Soon, the summer was over and it was time for the 10k in Fargo in October.  I wasn't sure what to expect since I had never run in an event with that many people.  It turned out to be a complete blast.  I thought maybe there would be some others wearing Vibrams or running barefoot, but everyone that I saw was in running shoes.  I got a few looks from people and a few questions.  At the starting line, one guy asked, "Doesn't it hurt when you step on a rock?"  I just smiled and said, "I don't step on rocks."  :) 

Based on my training, I knew I could run it in under an hour, but I wasn't sure by how much.  I ended up finishing with a time of 54:23, finishing 115th overall out of 640 runners, 12/26 in my division, and 64/171 male finishers.  Even better, I finished feeling fantastic with absolutely no pain or soreness.  I sprinted across the finish line with a huge grin on my face.  I kept running through the fall, but that was it for races for me in 2010. 

So, with 2011 already 13 days old, I'm beginning again.  Based on my experiences of 2010, both the failures and successes, I've decided to aim again for the Fargo half marathon in May.  I'm more confident that I will reach my goal this time, but also more cautious.  My training is different this time.  I'm going to try to focus on cross-training, including some weight lifting (something I've never been fond of), and running less each time out.  I know my right foot can't take the pounding of running more than 6 miles on pavement very often, so I'm going to have to be careful.  I find that if I can get 3 miles in every day, that feels better than trying to run 6 or 7 miles every other day.  I will also try to do a lot more running on soft surfaces.  My experience at the 10k was that, when I'm feeling good, I can run and run and run.  The only thing keeping me from running more was the finish line.  I know my foot will hurt after the half marathon and I'll have to take some time off then, but I'm confident that I can keep it healthy until race day. 

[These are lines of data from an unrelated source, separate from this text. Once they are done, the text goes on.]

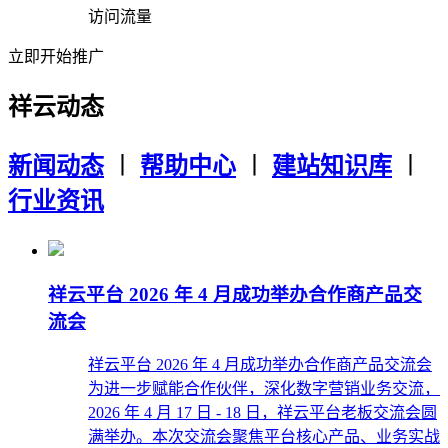
访问流量
立即开始推广
祥云动态
新闻动态
︱
帮助中心
︱
建站知识库
︱
行业资讯
祥云平台 2026 年 4 月成功举办合作商产品交
流会
祥云平台 2026 年 4 月成功举办合作商产品交流会
为进一步赋能合作伙伴，深化数字营销业务交流，
2026 年 4 月 17 日 - 18 日，祥云平台老板交流会圆
满举办。本次交流会聚焦平台核心产品、业务实战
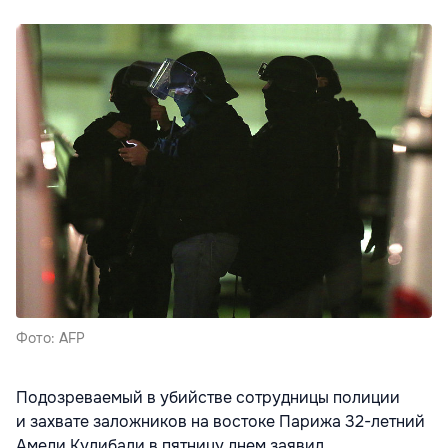
Фото: AFP
Подозреваемый в убийстве сотрудницы полиции
и захвате заложников на востоке Парижа 32-летний
Амеди Кулибали в пятницу днем заявил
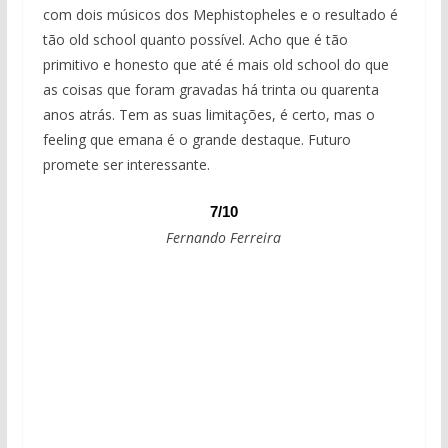
com dois músicos dos Mephistopheles e o resultado é
tão old school quanto possível. Acho que é tão
primitivo e honesto que até é mais old school do que
as coisas que foram gravadas há trinta ou quarenta
anos atrás. Tem as suas limitações, é certo, mas o
feeling que emana é o grande destaque. Futuro
promete ser interessante.
7/10
Fernando Ferreira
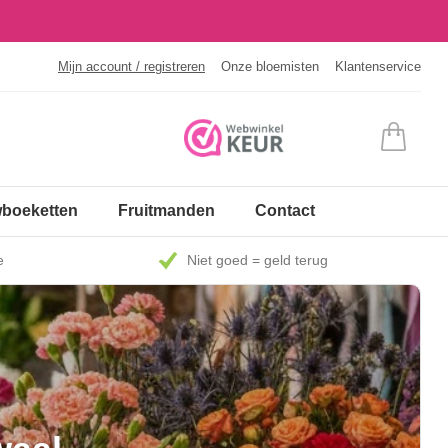
Mijn account / registreren
Onze bloemisten
Klantenservice
boeketten
Fruitmanden
Contact
e
Niet goed = geld terug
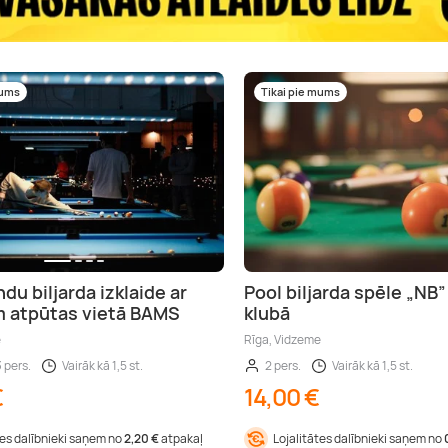
mums
Tikai pie mums
du biljarda izklaide ar
Pool biljarda spēle „NB”
 atpūtas vietā BAMS
klubā
e
Rīga, Vidzeme
3 pers.
Vairāk kā 1,5 st.
2 pers.
Vairāk kā 1,5 st.
€
14,00 €
tes dalībnieki saņem no
2,20 €
atpakaļ
Lojalitātes dalībnieki saņem no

With lots of snow and ice outside, it will be a while before I can even think about running.  I did run in the middle of a snowstorm a while back, which was exhilarating.  Nothing like looking back and seeing barefoot prints in the snow!  On a related note (and I'll write more about this later), in order to keep my cardio activity level higher during the winter, I've taken up cross country skiing.  I haven't been able to do it very often, unfortunately, but the time I've spent doing it has been great.